Friday, April 6, 2007

It’s The End Of The World, And I Can’t Sleep

A few days ago, I dozed off while watching television. I woke to a widescreen scene of parched ground, which reminded me of droughts and locust plagues in Ethiopia. As for the sound, an ominous narrator was ranting about some major crisis at hand.

I was sure that I had woken to the "700 Club" and that the ominous narrator was none other than Pat Robertson.

Was I ever wrong. I was watching An Inconvenient Truth, Al Gore’s Oscar-winning (and whining) film about the end of the world as we know it.

All of my life, I have been told that the world is coming to an end post haste.

As a kid, I saw Godzilla, the product of atomic radiation, foretelling our ruination. Not to be outdone, Hollywood mutated every conceivable insect and animal to sell the radiated mutant story. James Arness actually polished his marksmanship fighting giant ants in Them! before he got the job of taming Dodge City.

My neighborhood grade school boasted that its basement was a suitable bomb shelter for over 100 people. That seemed adequate until the Cuban missile crisis started. Then, every family began stockpiling food and water and fixing up their basements.

Although we had erased polio and smallpox by early in my life, the threat of epidemic still gets headlines. Remember the swine flu scare? Or Legionnaires Disease? And Ebola? Now we have avian flu in our everyday fear vocabulary.

When I lived at the head of a hollow in Doddridge County, I found myself often visited by Jehovah’s Witnesses. As you may know from similar encounters, their founders previously predicted the exact date of the end of the world-a date that has long since passed.

Perhaps the most popular cartoon ever drawn has been the one featuring a man holding a sign that reads: "The End of the World Is Near." Cartoonists have had a field day captioning this one.

From The Blob to Alien and from War of the Worlds to Independence Day, Hollywood has exhausted every conceivable plot regarding extraterrestrial destruction of Earth.

Hollywood needed a new villain. Thus a star, Al Gore, was born.

Given the box office receipts for The Perfect Storm and The Day After Tomorrow, is it any wonder that Al Gore’s movie won the Oscar? Although the special effects in An Inconvenient Truth are lacking (everyone knows that glacier ice falls much faster), documentaries are not held to the same standard as are feature films.

This new Greenmania has already had an economic effect on the American economy. Ethanol receives a 51-cents-per-gallon tax credit which is paid for by general tax revenue-not at the gas pump. Experts argue both sides when it comes to answering the question of how much energy it takes to produce ethanol. Since ethanol enjoys both a tax credit and tariff protection (54¢ per gal.), we can conclude that domestic ethanol is not a competitive motor fuel in its own right.

Not tracked in the cost of ethanol production is the fact that corn prices have (at times) doubled since 2004. This increase directly affects the cost of corn flakes, meat, poultry, and soft drinks as well as other foods indirectly. Many food companies have switched from corn oil and corn syrup to cheaper substitutes that are still more expensive than corn was in the pre-ethanol era.

So then, we have already spent billions going green, and we haven’t made a dent in global warming, human-caused or otherwise.

We will be taxed billions more when Congress begins rationing carbon emission rights. West Virginians have always enjoyed low electricity rates. That will change when our coal-fired power plants have to buy emission rights.

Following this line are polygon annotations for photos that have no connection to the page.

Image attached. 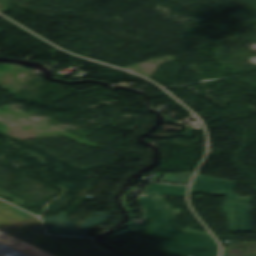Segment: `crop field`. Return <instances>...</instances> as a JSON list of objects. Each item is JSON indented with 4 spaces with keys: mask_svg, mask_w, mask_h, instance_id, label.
<instances>
[{
    "mask_svg": "<svg viewBox=\"0 0 256 256\" xmlns=\"http://www.w3.org/2000/svg\"><path fill=\"white\" fill-rule=\"evenodd\" d=\"M143 222L112 236L113 241L137 256H217L219 246L209 233L182 228L164 198L140 197ZM143 210V211H144ZM137 229V231H134Z\"/></svg>",
    "mask_w": 256,
    "mask_h": 256,
    "instance_id": "crop-field-1",
    "label": "crop field"
},
{
    "mask_svg": "<svg viewBox=\"0 0 256 256\" xmlns=\"http://www.w3.org/2000/svg\"><path fill=\"white\" fill-rule=\"evenodd\" d=\"M235 182L218 180L197 175L191 192L228 195L223 203V211L228 218L229 231H252L251 200L234 194Z\"/></svg>",
    "mask_w": 256,
    "mask_h": 256,
    "instance_id": "crop-field-2",
    "label": "crop field"
},
{
    "mask_svg": "<svg viewBox=\"0 0 256 256\" xmlns=\"http://www.w3.org/2000/svg\"><path fill=\"white\" fill-rule=\"evenodd\" d=\"M88 239L29 236L28 245L18 249L30 256H100L87 244Z\"/></svg>",
    "mask_w": 256,
    "mask_h": 256,
    "instance_id": "crop-field-3",
    "label": "crop field"
},
{
    "mask_svg": "<svg viewBox=\"0 0 256 256\" xmlns=\"http://www.w3.org/2000/svg\"><path fill=\"white\" fill-rule=\"evenodd\" d=\"M98 215V217H94ZM109 213L96 212L81 223L67 221L64 213L44 219L49 234L87 237L92 226L108 221Z\"/></svg>",
    "mask_w": 256,
    "mask_h": 256,
    "instance_id": "crop-field-4",
    "label": "crop field"
},
{
    "mask_svg": "<svg viewBox=\"0 0 256 256\" xmlns=\"http://www.w3.org/2000/svg\"><path fill=\"white\" fill-rule=\"evenodd\" d=\"M187 187L151 184L145 195L173 196L185 198Z\"/></svg>",
    "mask_w": 256,
    "mask_h": 256,
    "instance_id": "crop-field-5",
    "label": "crop field"
}]
</instances>
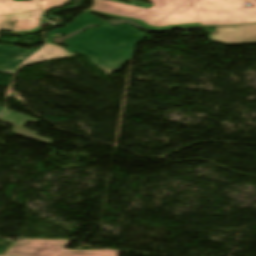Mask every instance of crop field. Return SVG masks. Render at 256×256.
Returning <instances> with one entry per match:
<instances>
[{
	"label": "crop field",
	"mask_w": 256,
	"mask_h": 256,
	"mask_svg": "<svg viewBox=\"0 0 256 256\" xmlns=\"http://www.w3.org/2000/svg\"><path fill=\"white\" fill-rule=\"evenodd\" d=\"M145 35L129 25L90 29L69 41V49L84 55L105 73H113L129 61L136 43ZM88 59V60H89Z\"/></svg>",
	"instance_id": "8a807250"
},
{
	"label": "crop field",
	"mask_w": 256,
	"mask_h": 256,
	"mask_svg": "<svg viewBox=\"0 0 256 256\" xmlns=\"http://www.w3.org/2000/svg\"><path fill=\"white\" fill-rule=\"evenodd\" d=\"M153 5L142 9L110 0H94L89 12L113 17L129 18L150 29L201 26V20L189 0H150Z\"/></svg>",
	"instance_id": "ac0d7876"
},
{
	"label": "crop field",
	"mask_w": 256,
	"mask_h": 256,
	"mask_svg": "<svg viewBox=\"0 0 256 256\" xmlns=\"http://www.w3.org/2000/svg\"><path fill=\"white\" fill-rule=\"evenodd\" d=\"M204 25L256 22V0H191ZM252 6L247 7L243 3Z\"/></svg>",
	"instance_id": "34b2d1b8"
},
{
	"label": "crop field",
	"mask_w": 256,
	"mask_h": 256,
	"mask_svg": "<svg viewBox=\"0 0 256 256\" xmlns=\"http://www.w3.org/2000/svg\"><path fill=\"white\" fill-rule=\"evenodd\" d=\"M66 240H19L13 242L4 255L8 256H118L113 250H69L63 249Z\"/></svg>",
	"instance_id": "412701ff"
},
{
	"label": "crop field",
	"mask_w": 256,
	"mask_h": 256,
	"mask_svg": "<svg viewBox=\"0 0 256 256\" xmlns=\"http://www.w3.org/2000/svg\"><path fill=\"white\" fill-rule=\"evenodd\" d=\"M39 21L38 0H0V30H35Z\"/></svg>",
	"instance_id": "f4fd0767"
},
{
	"label": "crop field",
	"mask_w": 256,
	"mask_h": 256,
	"mask_svg": "<svg viewBox=\"0 0 256 256\" xmlns=\"http://www.w3.org/2000/svg\"><path fill=\"white\" fill-rule=\"evenodd\" d=\"M210 38L213 42L226 45L254 44L256 43V24L216 27Z\"/></svg>",
	"instance_id": "dd49c442"
},
{
	"label": "crop field",
	"mask_w": 256,
	"mask_h": 256,
	"mask_svg": "<svg viewBox=\"0 0 256 256\" xmlns=\"http://www.w3.org/2000/svg\"><path fill=\"white\" fill-rule=\"evenodd\" d=\"M36 50H23L0 45V72L14 74L18 65Z\"/></svg>",
	"instance_id": "e52e79f7"
},
{
	"label": "crop field",
	"mask_w": 256,
	"mask_h": 256,
	"mask_svg": "<svg viewBox=\"0 0 256 256\" xmlns=\"http://www.w3.org/2000/svg\"><path fill=\"white\" fill-rule=\"evenodd\" d=\"M26 120H29L35 123L38 121L37 119L31 118L22 114H18L15 112L7 111V110H5L2 114H0V121L8 122L15 127L14 134L28 137L46 144H51L50 140L42 137H38L35 132L24 129L23 126Z\"/></svg>",
	"instance_id": "d8731c3e"
},
{
	"label": "crop field",
	"mask_w": 256,
	"mask_h": 256,
	"mask_svg": "<svg viewBox=\"0 0 256 256\" xmlns=\"http://www.w3.org/2000/svg\"><path fill=\"white\" fill-rule=\"evenodd\" d=\"M71 56H75V55L59 46H56L50 43L46 45V47L43 48L42 50L35 53L32 57H30L27 61H25L20 67L40 63L42 61L61 59V58H66Z\"/></svg>",
	"instance_id": "5a996713"
},
{
	"label": "crop field",
	"mask_w": 256,
	"mask_h": 256,
	"mask_svg": "<svg viewBox=\"0 0 256 256\" xmlns=\"http://www.w3.org/2000/svg\"><path fill=\"white\" fill-rule=\"evenodd\" d=\"M92 22H102V20L90 15L89 13L85 12L81 15H79L78 17H76L72 22H70L66 27L62 28V29H57V30H53L47 34L52 35V34H56L59 33L61 35L75 30L83 25H86L88 23H92Z\"/></svg>",
	"instance_id": "3316defc"
},
{
	"label": "crop field",
	"mask_w": 256,
	"mask_h": 256,
	"mask_svg": "<svg viewBox=\"0 0 256 256\" xmlns=\"http://www.w3.org/2000/svg\"><path fill=\"white\" fill-rule=\"evenodd\" d=\"M68 1L69 0H41L40 3H41L42 13L56 7H61L67 4Z\"/></svg>",
	"instance_id": "28ad6ade"
},
{
	"label": "crop field",
	"mask_w": 256,
	"mask_h": 256,
	"mask_svg": "<svg viewBox=\"0 0 256 256\" xmlns=\"http://www.w3.org/2000/svg\"><path fill=\"white\" fill-rule=\"evenodd\" d=\"M3 108H0V111L2 110Z\"/></svg>",
	"instance_id": "d1516ede"
}]
</instances>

Twenty years from now, the country will realize that the global warming scare was just another passing disaster fad-the same as dioxin and Times Beach. Unfortunately, we will have paid dearly to learn that lesson.

For the interim, Greenmania is the new religion. Human-caused global warming is its fall from grace genesis. And Al Gore is its proselytizing Elmer Gantry.

Years ago, I fell asleep watching television. I woke up about 5 am and found myself watching the "PTL Club" for the very first time. Jim Bakker and his guests sat in easy chairs and grinned religiously while Tammy Faye belted out a song.

That was really scary, and I haven’t slept soundly since.